Digital currency is often praised because of its transparent nature. Everyone involved in a digital currency transaction can clearly track when the transaction occurred and trust that there is a unique encrypted detail required to validate transactions.

Every single set of transactions refers back to the previous – so if someone messes with one of them, they then would have to fiddle with all the rest. In short – there’s a very clear audit trail behind all transactions. Not something that can be traced easily in traditional finance systems.

Digital Currency Boom

Digital Currency is pushing the boundaries of cash. There’s been a considerable shift and active movement where more and more people are adopting this FinTech of the future. There are people who are interested in privacy, so privacy coins like Minera or Exact Cash have emerged. Some people want digital currency to remain completely stable, so that they can pay the same price they paid yesterday. Which has seen the emergence of stable coins that are attached to currency rates. Additionally, there are digital currencies that can pay transactions from machine to machine, with no human involvement at all required.

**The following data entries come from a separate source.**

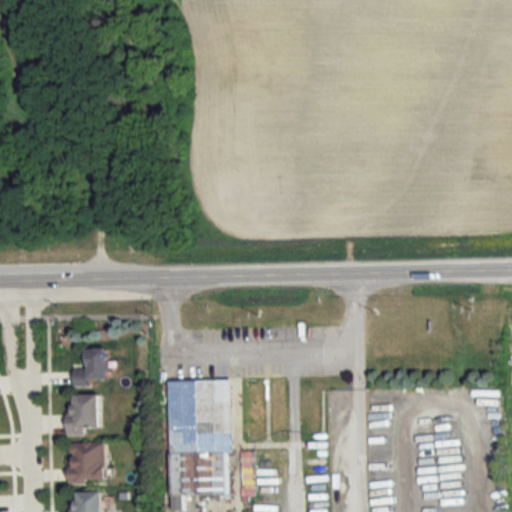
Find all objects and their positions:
crop: (347, 115)
road: (255, 274)
road: (79, 313)
road: (263, 350)
building: (94, 367)
road: (24, 396)
building: (86, 412)
building: (201, 433)
building: (201, 435)
road: (17, 455)
building: (89, 462)
building: (88, 501)
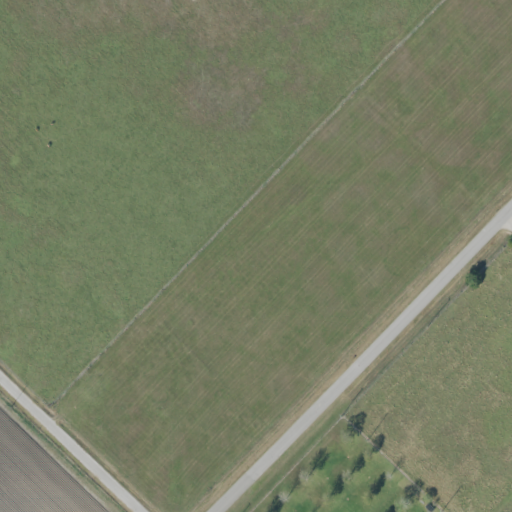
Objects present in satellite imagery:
road: (364, 359)
road: (73, 442)
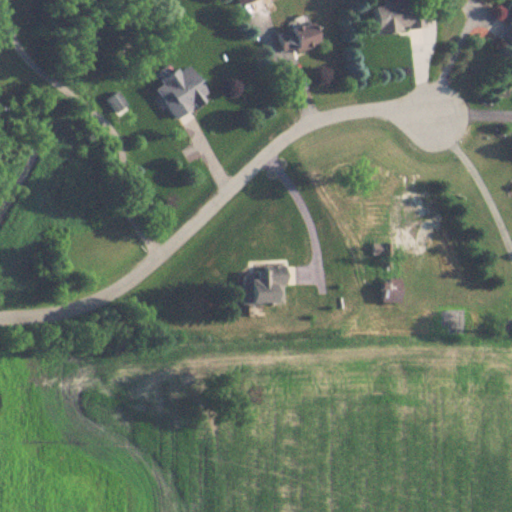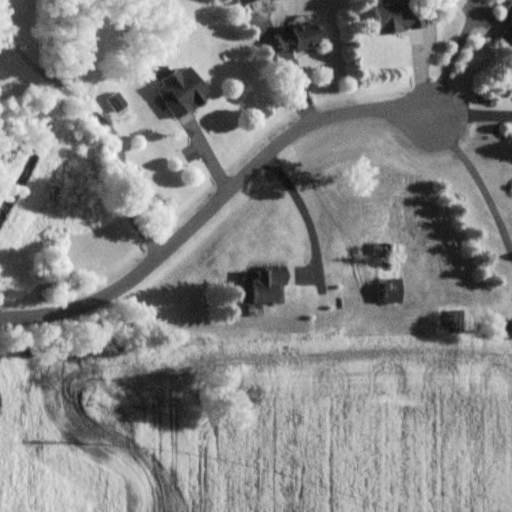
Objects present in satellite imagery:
building: (239, 1)
building: (393, 18)
building: (506, 24)
building: (293, 38)
road: (448, 57)
road: (424, 58)
building: (177, 91)
road: (473, 111)
road: (95, 113)
road: (478, 183)
road: (213, 197)
road: (301, 207)
building: (258, 285)
building: (386, 295)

Benefits of Digital Currency

Digital currency began as an ideal of decentralised finance  – a dream where people could lend and borrow peer-to-peer and transact in ways they couldn’t before. Today – it’s a reality.  There are many uses for digital currency, as they can be programmed to do precisely what the user needs. Digital currencies continue to evolve with FinTech advancements and enhanced security, at a rate that is hard to keep up with.

Future Focused

The future of digital currency is bursting with FinTech advancements changing the way businesses do, well, business. Whether we like it or not – the way of the future is now connected to cryptocurrency  – where truly anything is possible.